TASK SET:
1. In the review of Blood At The Root, how old was Mae Crow when she did not arrive at her aunt's house?
2. Please carry the review of Blood At The Root forward from its last sentence.

PROVIDED PASSAGE:
Monday, March 27, 2017

Blood At The Root

Blood At The Root

YA/Adult nonfiction
"There were long periods when Forsyth's prohibition went
untested, and largely unnoticed, at least by white Georgians. For
African Americans, the county's reputation was so well established
that it was rare for anyone to make the mistake of straying over the
line. Once in awhile, a black from Atlanta or Chattanooga would take
the risk of speeding through, and simply pray he didn't run out of gas
or get a flat tire. But more often than not, black Georgians went out
of their way to avoid Forsythe, even if it meant hours of extra
driving, or switching assignments with a coworker, or simply refusing
to go into the cracker county they'd been warned about since they were
If I'd read the above paragraph out of context, I might have
thought it was from a fiction book, maybe penned by Stephen King or a
Southern genre mate. The truth is even more creepy than King and all
his fellow horror writers come up with because it is real life.
Patrick Phillips' Blood At The Root: A Racial Cleansing In America
concerns a little known chapter of Georgia's history.
The narrative begins in 1912. Are you seeing a pattern from our
reading here? The Texas Rangers slaughtered Tejanos (Shame The
Stars) often just for being of Mexican origin. Nativists and
eugenicists attempted to limit citizenship to the right castes,
keeping less desirables from entering America or being born
(Im•Be•Ciles; Three Generations, No Imbeciles). I believe we can
hypothesize that the second decade of the twentieth century was not a
good time in the United States to be anything but wealthy WASP (White
Anglo Saxon Protestant).
On September 10, 1912 Forsythe County, Georgia was in a state of
racial tension. Days earlier a woman screamed, claiming to have been
"awakened by the presence of a negro man in her bed." When suspects
had been rounded up the militia had to be called in to get them (and a
black preacher who had been whipped nearly to death for alluding to
the victim as a "sorry white woman") out of the county and away from
the armed huge white mob that wanted to lynch them and burn their
bodies so they would be alive to stand trial. An incident in the
mountains had added fuel to the fire. Many white denizens believed
that their worst fears were coming to fruition. The blacks were
rising up to kill them (of course after violating their women) and
steal or destroy their property.
September 9 18-year-old Mae Crow did not arrive at her aunt's
house where she had agreed to meet her mother. Hours passed. Search
parties scoured the area. The next morning she was found brutally
beaten and unconscious. One suspect was coerced into confessing by
being threatened with a noose. Another was lynched by a blood thirsty
The chilling sights of a public whipping and a lynching and the
knowledge that increasing numbers of whites were armed and dangerous
had black people fleeing the rural county. Night riders, armed with
guns, kerosene, and dynamite targeted the homes and churches of blacks
to hasten their goal of a white only county. The terrorism
accelerated after Mae Crow's death from her injuries.

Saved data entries

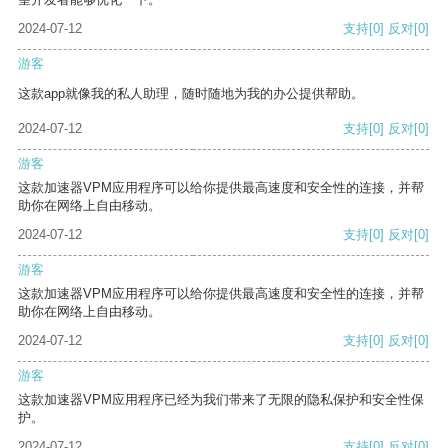
2024-07-12
支持
[0]
反对
[0]
游客
这款app就像我的私人助理，随时随地为我的办公提供帮助。
2024-07-12
支持
[0]
反对
[0]
游客
这款加速器VPM应用程序可以给你提供最高速度和安全性的连接，并帮
助你在网络上自由移动。
2024-07-12
支持
[0]
反对
[0]
游客
这款加速器VPM应用程序可以给你提供最高速度和安全性的连接，并帮
助你在网络上自由移动。
2024-07-12
支持
[0]
反对
[0]
游客
这款加速器VPM应用程序已经为我们带来了无限的隐私保护和安全性保
护。
2024-07-12
支持
[0]
反对
[0]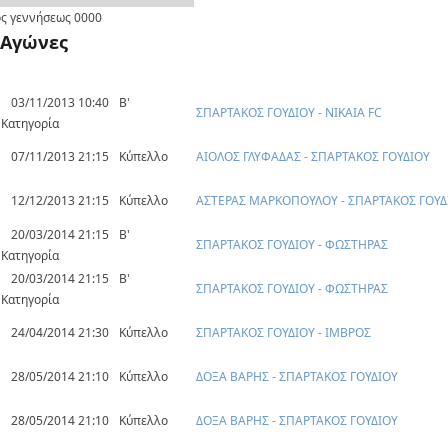
ς γεννήσεως
0000
Αγώνες
03/11/2013 10:40
Β'
ΣΠΑΡΤΑΚΟΣ ΓΟΥΔΙΟΥ - ΝΙΚΑΙΑ FC
Κατηγορία
07/11/2013 21:15
Κύπελλο
ΑΙΟΛΟΣ ΓΛΥΦΑΔΑΣ - ΣΠΑΡΤΑΚΟΣ ΓΟΥΔΙΟΥ
12/12/2013 21:15
Κύπελλο
ΑΣΤΕΡΑΣ ΜΑΡΚΟΠΟΥΛΟΥ - ΣΠΑΡΤΑΚΟΣ ΓΟΥΔ
20/03/2014 21:15
Β'
ΣΠΑΡΤΑΚΟΣ ΓΟΥΔΙΟΥ - ΦΩΣΤΗΡΑΣ
Κατηγορία
20/03/2014 21:15
Β'
ΣΠΑΡΤΑΚΟΣ ΓΟΥΔΙΟΥ - ΦΩΣΤΗΡΑΣ
Κατηγορία
24/04/2014 21:30
Κύπελλο
ΣΠΑΡΤΑΚΟΣ ΓΟΥΔΙΟΥ - ΙΜΒΡΟΣ
28/05/2014 21:10
Κύπελλο
ΔΟΞΑ ΒΑΡΗΣ - ΣΠΑΡΤΑΚΟΣ ΓΟΥΔΙΟΥ
28/05/2014 21:10
Κύπελλο
ΔΟΞΑ ΒΑΡΗΣ - ΣΠΑΡΤΑΚΟΣ ΓΟΥΔΙΟΥ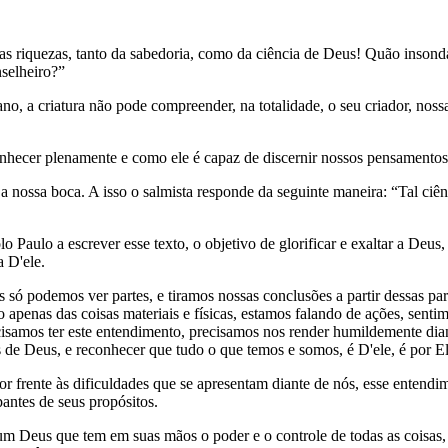
 riquezas, tanto da sabedoria, como da ciência de Deus! Quão insondáv
selheiro?”
, a criatura não pode compreender, na totalidade, o seu criador, noss
hecer plenamente e como ele é capaz de discernir nossos pensamentos 
nossa boca. A isso o salmista responde da seguinte maneira: “Tal ciênc
o Paulo a escrever esse texto, o objetivo de glorificar e exaltar a Deus
 D'ele.
só podemos ver partes, e tiramos nossas conclusões a partir dessas p
apenas das coisas materiais e físicas, estamos falando de ações, sentim
ecisamos ter este entendimento, precisamos nos render humildemente dia
de Deus, e reconhecer que tudo o que temos e somos, é D'ele, é por Ele
r frente às dificuldades que se apresentam diante de nós, esse entendim
antes de seus propósitos.
um Deus que tem em suas mãos o poder e o controle de todas as coisas,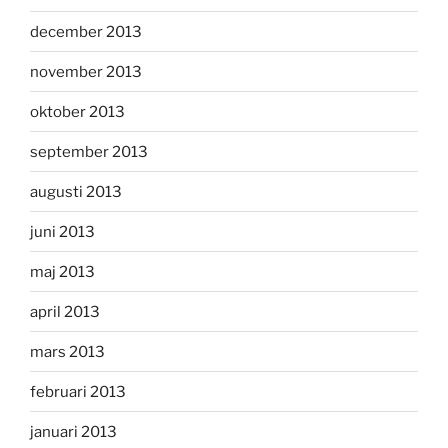
december 2013
november 2013
oktober 2013
september 2013
augusti 2013
juni 2013
maj 2013
april 2013
mars 2013
februari 2013
januari 2013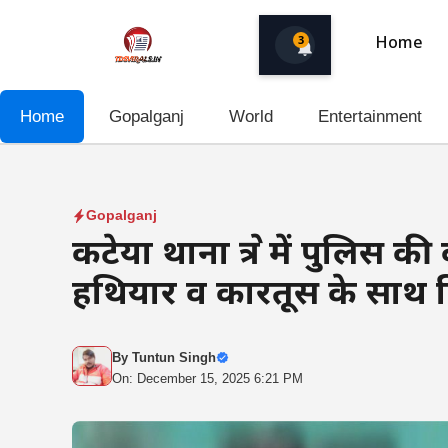
Skip
to
3
Home
content
Home
Gopalganj
World
Entertainment
Gopalganj
कटेया थाना क्षेत्र में पुलिस 
हथियार व कारतूस के साथ ग
By
Tuntun Singh
On: December 15, 2025 6:21 PM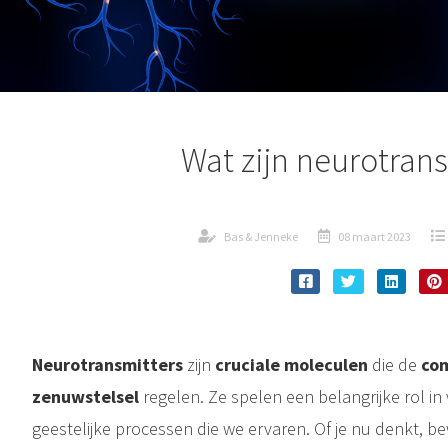
Wat zijn neurotrans
Bas & Jenneke
08 maart 2023
Neurotransmitters
zijn
cruciale moleculen
die de
co
zenuwstelsel
regelen. Ze spelen een belangrijke rol in v
geestelijke processen die we ervaren. Of je nu denkt, be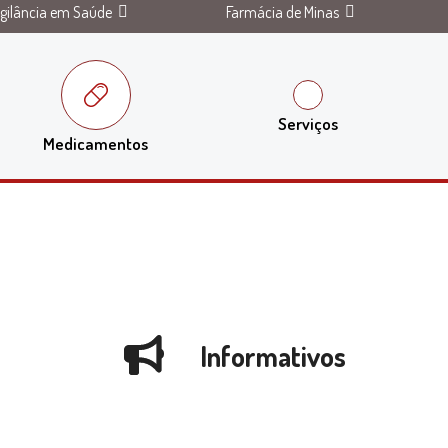
igilância em Saúde
Farmácia de Minas
Serviços
Medicamentos
Informativos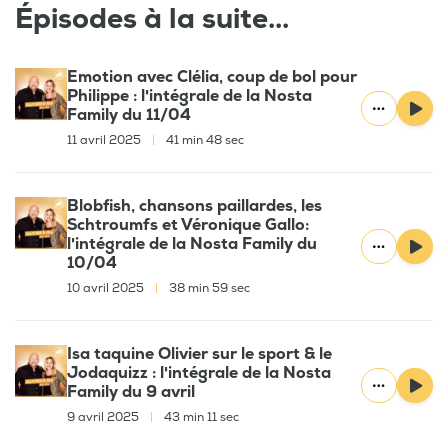
Épisodes à la suite...
Emotion avec Clélia, coup de bol pour
Philippe : l'intégrale de la Nosta
Family du 11/04
11 avril 2025
|
41 min 48 sec
Blobfish, chansons paillardes, les
Schtroumfs et Véronique Gallo:
l'intégrale de la Nosta Family du
10/04
10 avril 2025
|
38 min 59 sec
Isa taquine Olivier sur le sport & le
Jodaquizz : l'intégrale de la Nosta
Family du 9 avril
9 avril 2025
|
43 min 11 sec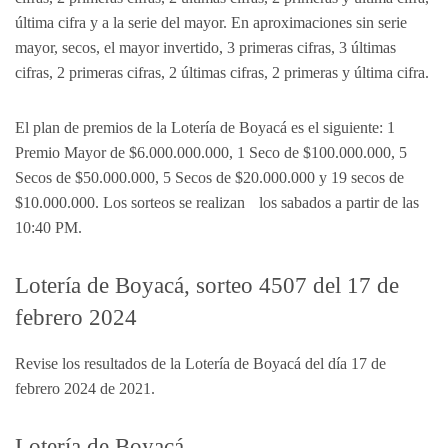
última cifra y a la serie del mayor. En aproximaciones sin serie
mayor, secos, el mayor invertido, 3 primeras cifras, 3 últimas
cifras, 2 primeras cifras, 2 últimas cifras, 2 primeras y última cifra.
El plan de premios de la Lotería de Boyacá es el siguiente: 1
Premio Mayor de $6.000.000.000, 1 Seco de $100.000.000, 5
Secos de $50.000.000, 5 Secos de $20.000.000 y 19 secos de
$10.000.000. Los sorteos se realizan los sabados a partir de las
10:40 PM.
Lotería de Boyacá, sorteo 4507 del 17 de
febrero 2024
Revise los resultados de la Lotería de Boyacá del día 17 de
febrero 2024 de 2021.
Lotería de Boyacá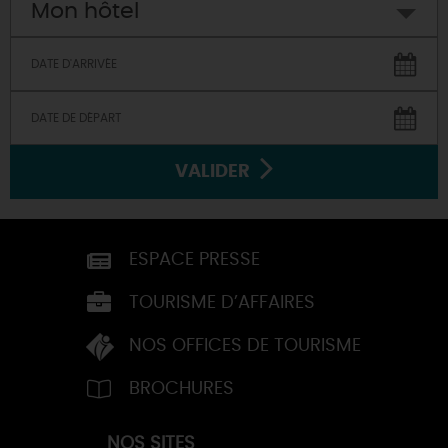
Mon hôtel
VALIDER
ESPACE PRESSE
TOURISME D’AFFAIRES
NOS OFFICES DE TOURISME
BROCHURES
NOS SITES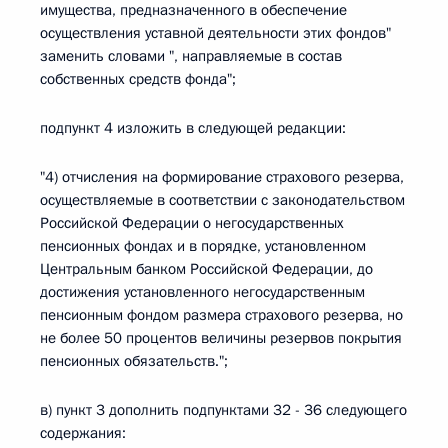
имущества, предназначенного в обеспечение
осуществления уставной деятельности этих фондов"
заменить словами ", направляемые в состав
собственных средств фонда";
подпункт 4 изложить в следующей редакции:
"4) отчисления на формирование страхового резерва,
осуществляемые в соответствии с законодательством
Российской Федерации о негосударственных
пенсионных фондах и в порядке, установленном
Центральным банком Российской Федерации, до
достижения установленного негосударственным
пенсионным фондом размера страхового резерва, но
не более 50 процентов величины резервов покрытия
пенсионных обязательств.";
в) пункт 3 дополнить подпунктами 32 - 36 следующего
содержания:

ANSWERS BY ITEM:
1. 18 years old.

2.
"Generation after generation, Forsyth County remained 'all
white,' even as the Great War, the Spanish influenza, World War II,
and the civil rights movements came and went, and as kudzu crept up
over the remnants of black Forsyth. The people of the county, many
descended from the lynchers and night riders, shook their heads as the
South changed around them. They read about the clashes in Montgomery,
and Savannah, and Selma, and felt proud of their county's old
fashioned ways, its unspoiled beauty, and a peacefulness that they saw
as a direct result of having 'run the niggers out.'...In truth, many
in Forsyth believed that 'racial purity' was their inheritance and
birthright. And like their fathers' fathers' fathers, they saw even a
single black face as a threat to their entire way of life."
Racism is the major theme of Blood At The Root. However,
classism is strongly intertwined. Not all whites wanted the night
riders to accomplish their goal. The disapprovers acted from vested
self interest, not a moral imperative. Some were aghast that their
wives and daughters, minus maids, had to demean themselves by cooking
and cleaning. Others, wanting to bring modern prosperity to their
county, did not want investors to be disuaded by images of mob
violence. In a telling episode, after a tour of wealthy whites had
been persuaded to put Forsythe on their itinerary, they had to flee
for the county line when a mob of irate citizens tried to assault
their black chauffeurs. It's not exactly what you want when you're
aiming for good publicity.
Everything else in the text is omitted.